What a good trial. I appreciate it. However, please remember you should have written a “report”. So, write it in the form of a report. It’s good to start this way:
“The Birth of Rock” deals with the birth of rock ‘n roll. ………….
Would try doing it once again?
Good morning Sir..
Following is my assigment for Extensive Reading,
The Birth of Rock
(Edward Jay Whetmore)
The birth of rock and roll began in the conflict between two economic organizations in the American music industry: The American Society of Composers, Authors, and Publishers (ASCAP) with Broadcast Music Incorporated (BMI). ASCAP was formed in 1914 to guarantee that its members received a fee for the playing of their songs. In 1941 it announced a 100 percent fee increase from the radio stations.

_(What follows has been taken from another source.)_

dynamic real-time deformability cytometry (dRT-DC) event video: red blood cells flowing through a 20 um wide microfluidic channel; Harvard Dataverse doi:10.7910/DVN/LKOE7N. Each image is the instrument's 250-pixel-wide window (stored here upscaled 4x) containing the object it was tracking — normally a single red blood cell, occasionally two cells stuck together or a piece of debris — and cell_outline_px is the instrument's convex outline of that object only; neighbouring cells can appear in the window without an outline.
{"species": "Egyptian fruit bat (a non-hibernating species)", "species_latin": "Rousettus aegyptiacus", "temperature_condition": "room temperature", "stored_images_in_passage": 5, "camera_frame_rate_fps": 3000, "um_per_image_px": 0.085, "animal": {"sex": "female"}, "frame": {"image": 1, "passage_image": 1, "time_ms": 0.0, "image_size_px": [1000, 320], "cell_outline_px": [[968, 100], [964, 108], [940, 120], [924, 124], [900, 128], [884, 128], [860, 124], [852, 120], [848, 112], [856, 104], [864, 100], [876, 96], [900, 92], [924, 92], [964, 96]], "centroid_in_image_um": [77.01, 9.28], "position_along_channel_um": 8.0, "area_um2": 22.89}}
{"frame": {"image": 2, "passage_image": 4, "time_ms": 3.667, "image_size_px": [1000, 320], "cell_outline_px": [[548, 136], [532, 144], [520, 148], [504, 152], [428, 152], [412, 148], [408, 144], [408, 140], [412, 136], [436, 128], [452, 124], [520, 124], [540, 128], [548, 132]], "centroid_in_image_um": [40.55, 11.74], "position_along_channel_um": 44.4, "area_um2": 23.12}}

Toward the end of 1941, the radio stations had begun to rely on music provided by new guild of composers. BMI was looking for a new sound. The sound they found was rock and roll. By the mid-1950s powerful force and so was the new sound. Rock and roll had come at a time when young people bored with the mainstream. Youth wanted a sound of its own-something new, different, and vital.
Rock and roll was actually a blend of country music and rhythm and blues (R&B) that was popular among black people during the early 1950s. But record producers suspected that national white audiences would never idolize a black popular singer, no matter how much they like the R&B beat. In 1954 Sam Phillips who formed Sun Records found Elvis Presley “is a white boy who can sing colored”. Within two years Presley became the Sinatra of the 1950s.
The father of rock and roll was Alan Freed who had started mixing R&B songs with Al Martino and Frank Sinatra record as early as 1951. It was he who coined the term rock and roll to make R&B palatable to this white audience. Furthermore Freed helped the introduce Bill Haley’s “Rock around the Clock” the first rock and roll single to reach the top charts, was the best selling song of 1955. The pulsating, uninhibited new sound was linked with restless, rebellions youth. In 1956 Elvis had five of the year’s 16 best seller, including the number one and number two records: “Don’t Be Cruel” and “Heartbreak Hotel.” Many artists like Frankie Avalon, Fabian, Paul Anka, Bobby Darin, and Bobby Rydell used the dance show as a stepping stone in their careers. Every one of them was teenage idol, all made millions of dollars and were worshiped everywhere they went. But none surpassed Presley; he remained “The King.”
Another change that happened during 1950s was replaced of the 78-rpm disc with the smaller, more durable 45-rpm records. This helped records and the music to become important part of the youth culture.